Data records:
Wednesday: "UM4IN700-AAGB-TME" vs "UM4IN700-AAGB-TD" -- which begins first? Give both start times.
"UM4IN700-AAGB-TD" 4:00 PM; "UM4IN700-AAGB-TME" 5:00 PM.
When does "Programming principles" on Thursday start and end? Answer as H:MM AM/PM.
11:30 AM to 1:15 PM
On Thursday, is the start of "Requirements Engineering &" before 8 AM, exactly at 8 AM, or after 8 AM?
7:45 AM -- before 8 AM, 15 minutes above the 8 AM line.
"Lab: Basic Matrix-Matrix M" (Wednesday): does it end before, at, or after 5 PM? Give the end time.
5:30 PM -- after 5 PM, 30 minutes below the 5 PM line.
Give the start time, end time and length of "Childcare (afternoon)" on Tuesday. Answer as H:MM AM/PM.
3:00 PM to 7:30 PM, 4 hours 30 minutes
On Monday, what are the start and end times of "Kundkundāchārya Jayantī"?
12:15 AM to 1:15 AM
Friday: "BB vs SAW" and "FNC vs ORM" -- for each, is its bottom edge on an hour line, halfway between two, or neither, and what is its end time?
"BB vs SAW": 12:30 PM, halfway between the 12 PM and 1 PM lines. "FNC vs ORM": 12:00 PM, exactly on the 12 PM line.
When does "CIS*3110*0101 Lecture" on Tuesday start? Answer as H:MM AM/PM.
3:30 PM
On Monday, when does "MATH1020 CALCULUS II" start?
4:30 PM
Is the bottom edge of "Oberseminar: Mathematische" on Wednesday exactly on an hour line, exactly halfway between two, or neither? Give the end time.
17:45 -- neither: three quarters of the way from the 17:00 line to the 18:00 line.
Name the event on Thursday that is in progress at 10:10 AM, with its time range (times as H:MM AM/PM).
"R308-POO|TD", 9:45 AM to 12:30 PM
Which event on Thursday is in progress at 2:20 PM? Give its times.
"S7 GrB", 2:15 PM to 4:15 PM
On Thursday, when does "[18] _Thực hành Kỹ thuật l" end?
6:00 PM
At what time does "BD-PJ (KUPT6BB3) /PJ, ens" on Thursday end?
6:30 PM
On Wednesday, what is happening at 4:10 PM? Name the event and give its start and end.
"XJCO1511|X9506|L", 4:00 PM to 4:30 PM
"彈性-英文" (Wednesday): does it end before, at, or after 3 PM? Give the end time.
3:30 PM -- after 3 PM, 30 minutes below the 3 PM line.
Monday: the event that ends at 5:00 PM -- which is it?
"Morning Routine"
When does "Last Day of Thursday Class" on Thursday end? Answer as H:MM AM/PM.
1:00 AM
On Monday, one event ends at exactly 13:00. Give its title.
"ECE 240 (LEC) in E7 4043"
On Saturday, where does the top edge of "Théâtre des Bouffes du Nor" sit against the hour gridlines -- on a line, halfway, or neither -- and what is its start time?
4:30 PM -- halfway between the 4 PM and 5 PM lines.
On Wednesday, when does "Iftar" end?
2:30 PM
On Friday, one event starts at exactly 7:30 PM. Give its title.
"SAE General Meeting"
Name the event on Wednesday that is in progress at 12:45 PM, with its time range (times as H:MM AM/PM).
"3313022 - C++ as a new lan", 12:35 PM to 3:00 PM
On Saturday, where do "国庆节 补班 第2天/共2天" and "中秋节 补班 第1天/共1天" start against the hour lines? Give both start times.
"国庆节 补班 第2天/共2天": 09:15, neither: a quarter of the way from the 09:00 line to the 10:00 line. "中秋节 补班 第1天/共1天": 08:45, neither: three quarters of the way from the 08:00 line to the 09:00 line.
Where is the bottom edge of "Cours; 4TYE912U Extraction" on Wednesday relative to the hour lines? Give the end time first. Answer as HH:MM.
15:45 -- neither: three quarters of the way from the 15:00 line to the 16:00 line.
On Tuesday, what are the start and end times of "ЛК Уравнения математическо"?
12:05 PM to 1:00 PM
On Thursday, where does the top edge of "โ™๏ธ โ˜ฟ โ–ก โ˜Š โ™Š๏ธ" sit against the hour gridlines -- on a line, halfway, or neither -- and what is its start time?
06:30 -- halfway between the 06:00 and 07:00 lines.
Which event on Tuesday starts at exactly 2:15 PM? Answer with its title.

Directions for this task: Rewrite all the entries above, replacing every "Wednesday" with "Wed." and leaving everything else unchanged.

Expected output:
Wed.: "UM4IN700-AAGB-TME" vs "UM4IN700-AAGB-TD" -- which begins first? Give both start times.
"UM4IN700-AAGB-TD" 4:00 PM; "UM4IN700-AAGB-TME" 5:00 PM.
When does "Programming principles" on Thursday start and end? Answer as H:MM AM/PM.
11:30 AM to 1:15 PM
On Thursday, is the start of "Requirements Engineering &" before 8 AM, exactly at 8 AM, or after 8 AM?
7:45 AM -- before 8 AM, 15 minutes above the 8 AM line.
"Lab: Basic Matrix-Matrix M" (Wed.): does it end before, at, or after 5 PM? Give the end time.
5:30 PM -- after 5 PM, 30 minutes below the 5 PM line.
Give the start time, end time and length of "Childcare (afternoon)" on Tuesday. Answer as H:MM AM/PM.
3:00 PM to 7:30 PM, 4 hours 30 minutes
On Monday, what are the start and end times of "Kundkundāchārya Jayantī"?
12:15 AM to 1:15 AM
Friday: "BB vs SAW" and "FNC vs ORM" -- for each, is its bottom edge on an hour line, halfway between two, or neither, and what is its end time?
"BB vs SAW": 12:30 PM, halfway between the 12 PM and 1 PM lines. "FNC vs ORM": 12:00 PM, exactly on the 12 PM line.
When does "CIS*3110*0101 Lecture" on Tuesday start? Answer as H:MM AM/PM.
3:30 PM
On Monday, when does "MATH1020 CALCULUS II" start?
4:30 PM
Is the bottom edge of "Oberseminar: Mathematische" on Wed. exactly on an hour line, exactly halfway between two, or neither? Give the end time.
17:45 -- neither: three quarters of the way from the 17:00 line to the 18:00 line.
Name the event on Thursday that is in progress at 10:10 AM, with its time range (times as H:MM AM/PM).
"R308-POO|TD", 9:45 AM to 12:30 PM
Which event on Thursday is in progress at 2:20 PM? Give its times.
"S7 GrB", 2:15 PM to 4:15 PM
On Thursday, when does "[18] _Thực hành Kỹ thuật l" end?
6:00 PM
At what time does "BD-PJ (KUPT6BB3) /PJ, ens" on Thursday end?
6:30 PM
On Wed., what is happening at 4:10 PM? Name the event and give its start and end.
"XJCO1511|X9506|L", 4:00 PM to 4:30 PM
"彈性-英文" (Wed.): does it end before, at, or after 3 PM? Give the end time.
3:30 PM -- after 3 PM, 30 minutes below the 3 PM line.
Monday: the event that ends at 5:00 PM -- which is it?
"Morning Routine"
When does "Last Day of Thursday Class" on Thursday end? Answer as H:MM AM/PM.
1:00 AM
On Monday, one event ends at exactly 13:00. Give its title.
"ECE 240 (LEC) in E7 4043"
On Saturday, where does the top edge of "Théâtre des Bouffes du Nor" sit against the hour gridlines -- on a line, halfway, or neither -- and what is its start time?
4:30 PM -- halfway between the 4 PM and 5 PM lines.
On Wed., when does "Iftar" end?
2:30 PM
On Friday, one event starts at exactly 7:30 PM. Give its title.
"SAE General Meeting"
Name the event on Wed. that is in progress at 12:45 PM, with its time range (times as H:MM AM/PM).
"3313022 - C++ as a new lan", 12:35 PM to 3:00 PM
On Saturday, where do "国庆节 补班 第2天/共2天" and "中秋节 补班 第1天/共1天" start against the hour lines? Give both start times.
"国庆节 补班 第2天/共2天": 09:15, neither: a quarter of the way from the 09:00 line to the 10:00 line. "中秋节 补班 第1天/共1天": 08:45, neither: three quarters of the way from the 08:00 line to the 09:00 line.
Where is the bottom edge of "Cours; 4TYE912U Extraction" on Wed. relative to the hour lines? Give the end time first. Answer as HH:MM.
15:45 -- neither: three quarters of the way from the 15:00 line to the 16:00 line.
On Tuesday, what are the start and end times of "ЛК Уравнения математическо"?
12:05 PM to 1:00 PM
On Thursday, where does the top edge of "โ™๏ธ โ˜ฟ โ–ก โ˜Š โ™Š๏ธ" sit against the hour gridlines -- on a line, halfway, or neither -- and what is its start time?
06:30 -- halfway between the 06:00 and 07:00 lines.
Which event on Tuesday starts at exactly 2:15 PM? Answer with its title.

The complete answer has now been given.